* _TASK DETAILS_
Find the lines in the listing below that have the word "root" and give their count, nothing else.

* _THE DATA_
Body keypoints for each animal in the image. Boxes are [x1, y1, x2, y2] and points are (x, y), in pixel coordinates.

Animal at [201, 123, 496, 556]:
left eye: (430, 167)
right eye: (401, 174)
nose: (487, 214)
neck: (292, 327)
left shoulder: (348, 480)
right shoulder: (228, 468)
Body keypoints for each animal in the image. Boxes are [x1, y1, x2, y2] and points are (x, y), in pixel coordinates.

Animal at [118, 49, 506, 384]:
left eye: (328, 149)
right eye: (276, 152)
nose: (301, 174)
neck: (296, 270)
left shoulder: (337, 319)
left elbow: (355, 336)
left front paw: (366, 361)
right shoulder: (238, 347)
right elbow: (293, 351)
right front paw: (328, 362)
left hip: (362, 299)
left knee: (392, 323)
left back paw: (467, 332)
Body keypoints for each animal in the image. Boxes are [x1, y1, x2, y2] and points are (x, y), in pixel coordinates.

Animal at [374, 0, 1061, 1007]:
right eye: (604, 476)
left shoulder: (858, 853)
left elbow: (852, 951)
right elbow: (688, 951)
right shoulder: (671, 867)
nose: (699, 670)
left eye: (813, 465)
==
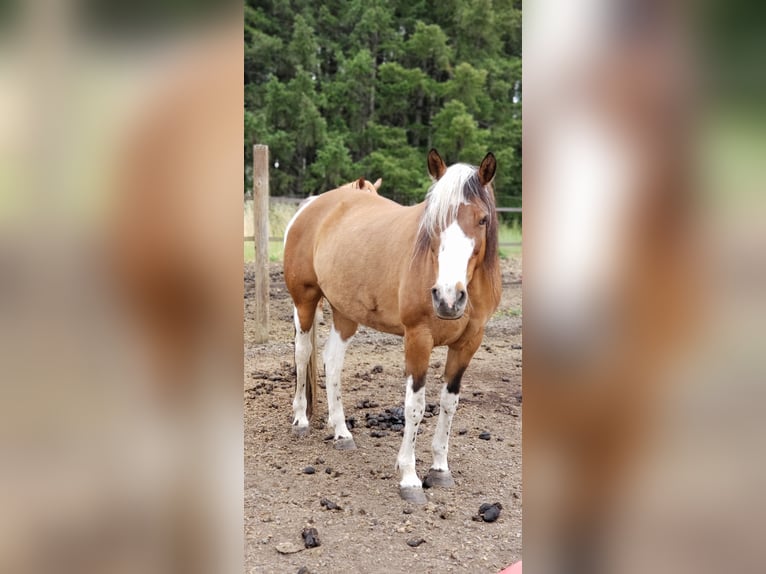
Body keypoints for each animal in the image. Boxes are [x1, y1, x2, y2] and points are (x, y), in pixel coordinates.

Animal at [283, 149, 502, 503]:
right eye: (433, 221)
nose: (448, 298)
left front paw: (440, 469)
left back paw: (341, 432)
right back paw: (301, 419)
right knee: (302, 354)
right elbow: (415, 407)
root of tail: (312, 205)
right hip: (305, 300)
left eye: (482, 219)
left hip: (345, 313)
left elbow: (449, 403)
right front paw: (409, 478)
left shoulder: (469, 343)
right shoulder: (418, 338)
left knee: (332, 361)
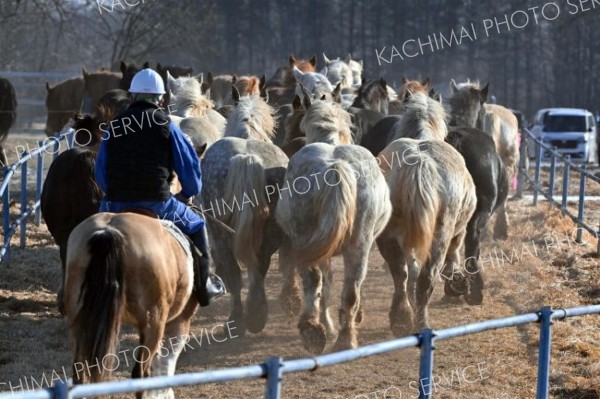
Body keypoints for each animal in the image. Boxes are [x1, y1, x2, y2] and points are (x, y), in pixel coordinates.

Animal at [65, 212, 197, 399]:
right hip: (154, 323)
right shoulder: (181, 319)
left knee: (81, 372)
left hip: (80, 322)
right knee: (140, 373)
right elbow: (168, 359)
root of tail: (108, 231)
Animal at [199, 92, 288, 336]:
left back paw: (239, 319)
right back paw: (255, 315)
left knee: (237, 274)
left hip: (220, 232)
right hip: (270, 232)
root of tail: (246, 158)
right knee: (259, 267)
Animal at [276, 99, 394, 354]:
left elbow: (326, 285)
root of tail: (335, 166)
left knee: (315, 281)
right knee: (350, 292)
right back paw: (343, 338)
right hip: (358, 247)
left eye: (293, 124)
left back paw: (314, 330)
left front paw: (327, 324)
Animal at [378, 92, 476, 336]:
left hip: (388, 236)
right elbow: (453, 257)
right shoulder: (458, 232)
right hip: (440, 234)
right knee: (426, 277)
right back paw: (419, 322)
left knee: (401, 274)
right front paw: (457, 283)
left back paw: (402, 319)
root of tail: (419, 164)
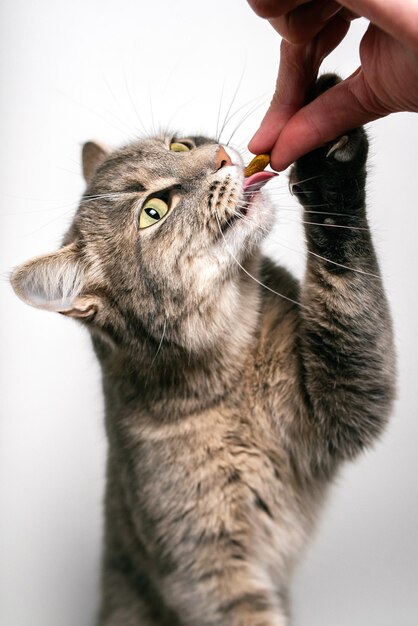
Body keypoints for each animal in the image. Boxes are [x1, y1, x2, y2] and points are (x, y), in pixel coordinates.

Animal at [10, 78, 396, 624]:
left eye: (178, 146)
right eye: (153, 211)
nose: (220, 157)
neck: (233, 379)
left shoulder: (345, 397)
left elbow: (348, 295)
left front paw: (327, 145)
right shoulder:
==
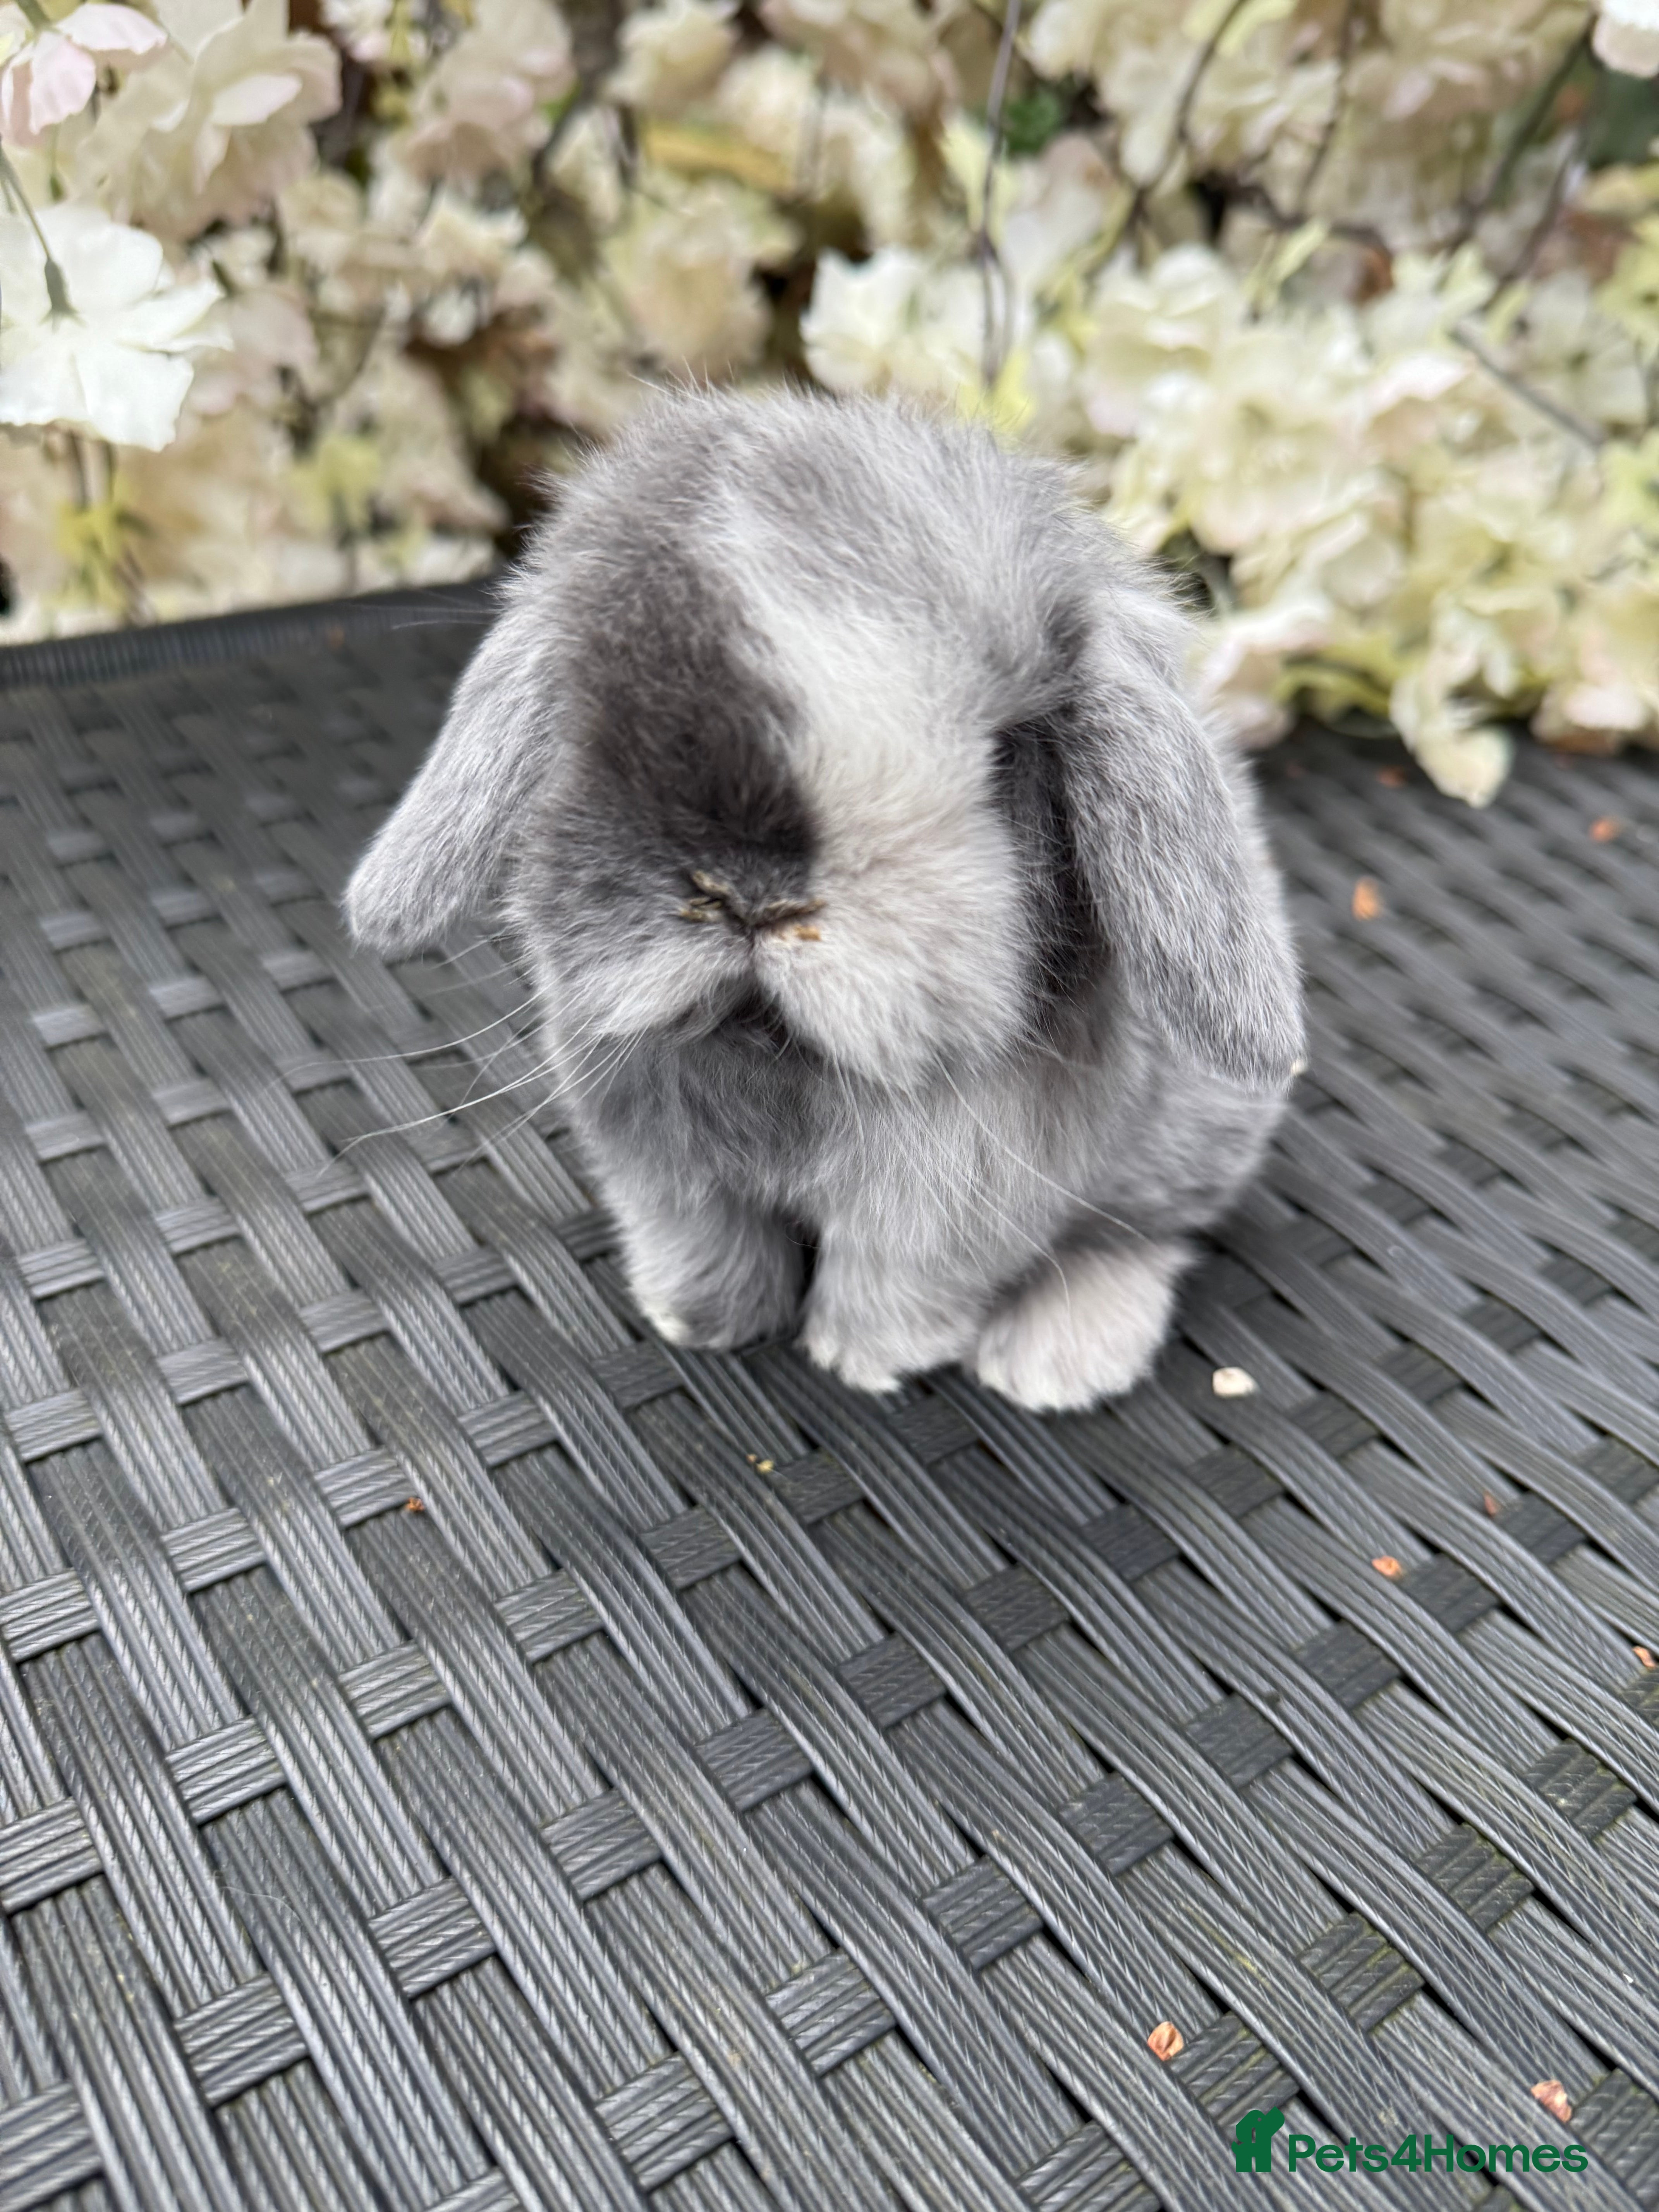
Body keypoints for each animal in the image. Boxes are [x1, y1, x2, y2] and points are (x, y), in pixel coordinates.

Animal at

* _RESULT_
5